WORK INSTRUCTION 1:
Transcribe the passage of the Bodmin Moor walk article that runs from "PUBLISHED: 11:58 06" to "two highest tors...".
WORK INSTRUCTION 2:
Answer these questions from the Bodmin Moor walk article:
(a) What height in meters does the article give for Rough Tor?
(b) To what period and approximate date does research assign Bodmin Moor's cairns?
(c) Where does Bolventor church lie in relation to Jamaica Inn?

SOURCE EXTRACT:
Start of Block

SCALE CORNWALL'S DIZZY HEIGHTS

PUBLISHED: 11:58 06 March 2017 | UPDATED: 13:24 30 August 2017

Summit of Browwn Willy (or its more Celtic name of Bronn Wenilli)

Summit of Browwn Willy (or its more Celtic name of Bronn Wenilli)

Head inland and upwards on Bodmin Moor with Robert Hesketh for an exhilarating walk taking in Cornwall’s two highest tors...

This stimulating there-and-back moorland walk includes Cornwall’s two highest tors, Brown Willy (420m/1378ft) and Rough Tor (400m/1313ft). Benign in summer sunshine, Bodmin Moor bears a wild and brooding character under louring winter skies – not least among the granite piles on Rough Tor, where Daphne du Maurier’s novel Jamaica Inn reaches its dramatic and violent climax. The views from here and the summit of Brown Willy are superb and ample compensation for the rough and rocky footing on this route, which can be very wet in parts.

Brown Willy has kept its anglicised name after local people objected to high-minded attempts to revert to the more Celtic (and less suggestive) Bronn Wenilli. Brown Willy’s cairn (man-made rock pile) is one of several en route. It has not been excavated, but research suggests Bodmin Moor’s cairns date from the early Bronze Age, circa 2000BC, and are part of the area’s remarkably rich prehistoric landscape. This includes a Bronze Age field system overlain with straighter medieval enclosures, just south-east of Rough Tor and best seen from the summit.

Rough Tor is a fitting place for the bronze memorial to soldiers of the Wessex Division who gave their lives liberating Europe in 1944/45. It is also the best point to study the Logan stone, which is finely balanced on larger granite slabs beneath and will rock back and forth under pressure. Like the prominent horizontal and vertical jointing in the granite, it is the result of natural weathering from wind, rain and particularly the freezing and thawing of ice, which splits rock as it expands. Quarrymen well knew this property of ice and used it to split blocks of granite in winter.

Jamaica Inn lies a stone’s throw from the start and finish of this walk and provides welcome refreshments. Made famous by Daphne du Maurier’s eponymous novel and the subsequent Hitchcock film with Charles Laughton and Maureen O’Hara, not to mention TV adaptations, the inn is a listed 18th century building. It has an interesting smuggling museum, which also houses du Maurier memorabilia.

Boots on Let’s Go

1. Start Park carefully outside Bolventor church, which lies on the opposite side of the A30 from Jamaica Inn. Walk back up the lane. Ignore the first footpath on your left (which may well be hidden by brambles), but take the second. Cross the field and follow the waymarks. At the foot of the slope turn left to a stile, and take the track into Dairywell Hill Farm. Walk up the track to the right of the farm, through two gates and uphill.

2.  1.2km/ ¾ mile Reaching the open moor bear right to the cairn on top of Tolborough Tor (348m/1148ft).

End of Block

DATA BELOW:
Start of Block

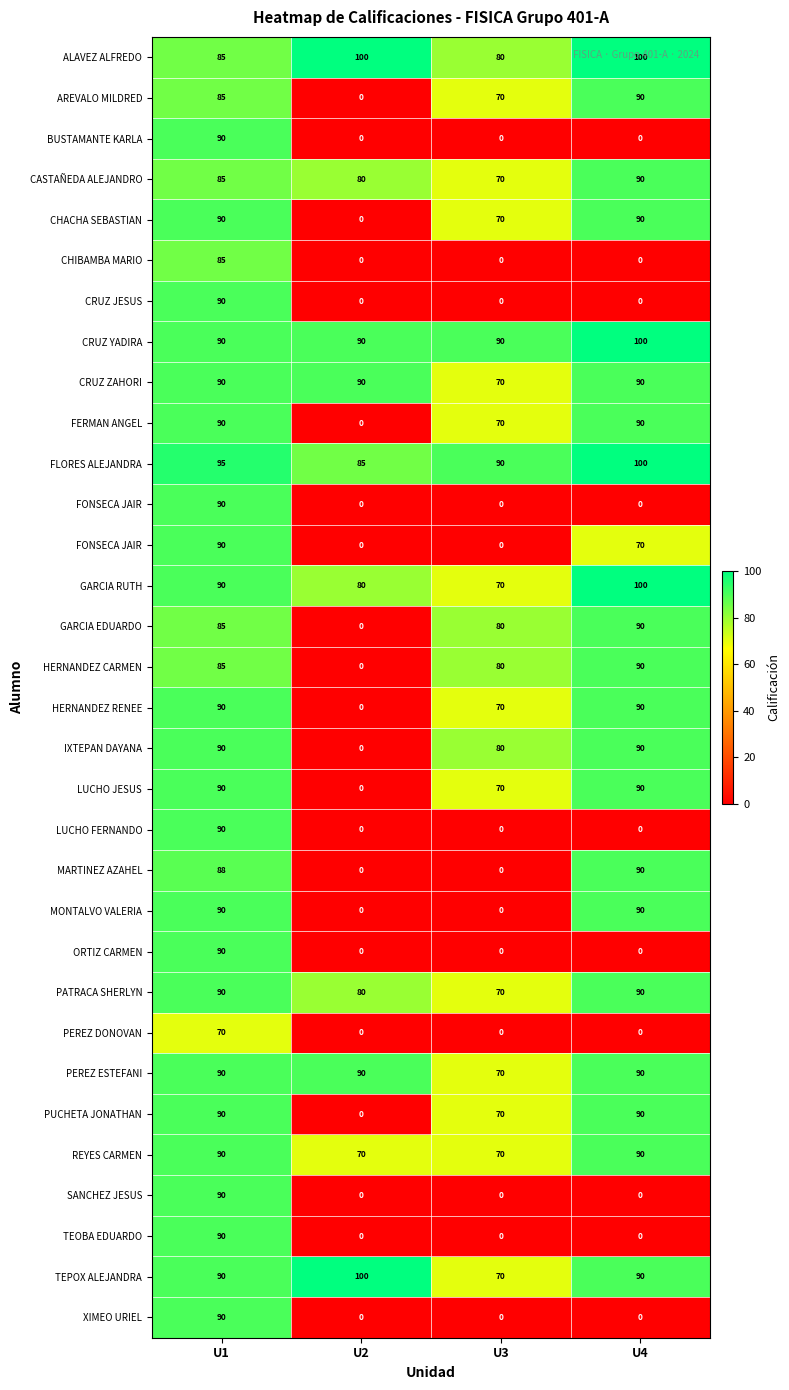

What is the difference between the highest and lowest values at U3?

90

End of Block

ANSWER AREA 1:
PUBLISHED: 11:58 06 March 2017 | UPDATED: 13:24 30 August 2017

Summit of Browwn Willy (or its more Celtic name of Bronn Wenilli)

Summit of Browwn Willy (or its more Celtic name of Bronn Wenilli)

Head inland and upwards on Bodmin Moor with Robert Hesketh for an exhilarating walk taking in Cornwall’s two highest tors...

ANSWER AREA 2:
(a) 400m.
(b) The early Bronze Age, circa 2000BC.
(c) On the opposite side of the A30.